--- Records for the exercise ---

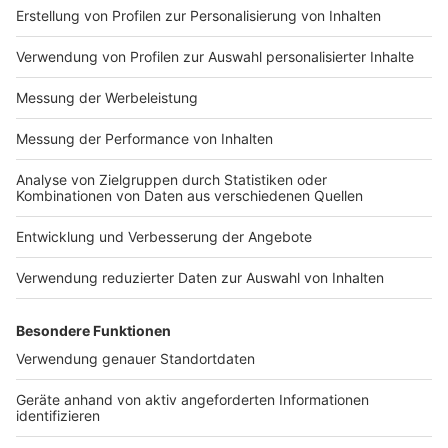
Probieren und Genießen direkt am Rhein – und das
Ganze bei freiem Eintritt.
Anzeige
Weitere Infos und Links zum Thema:
Anzeige
Weitere Veranstaltungstipps für Düsseldorf
Anzeige
Folge uns für mehr News & Updates:
Anzeige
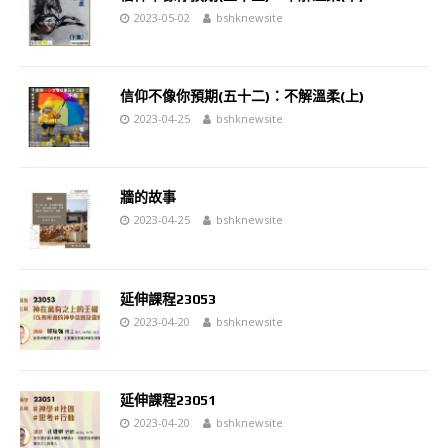
2023-05-02
bshknewsite
信仰不像你預期(五十二)：不解溫柔(上)
2023-04-25
bshknewsite
牆的故事
2023-04-25
bshknewsite
延伸課程23053
2023-04-20
bshknewsite
延伸課程23051
2023-04-20
bshknewsite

---

## The task:
Copy out the text from all the items above, swapping every "Anzeige" for "Werbung" and changing nothing else. Leave the pictures out.

## Task answer:
Probieren und Genießen direkt am Rhein – und das
Ganze bei freiem Eintritt.
Werbung
Weitere Infos und Links zum Thema:
Werbung
Weitere Veranstaltungstipps für Düsseldorf
Werbung
Folge uns für mehr News & Updates:
Werbung
2023-05-02
bshknewsite
信仰不像你預期(五十二)：不解溫柔(上)
2023-04-25
bshknewsite
牆的故事
2023-04-25
bshknewsite
延伸課程23053
2023-04-20
bshknewsite
延伸課程23051
2023-04-20
bshknewsite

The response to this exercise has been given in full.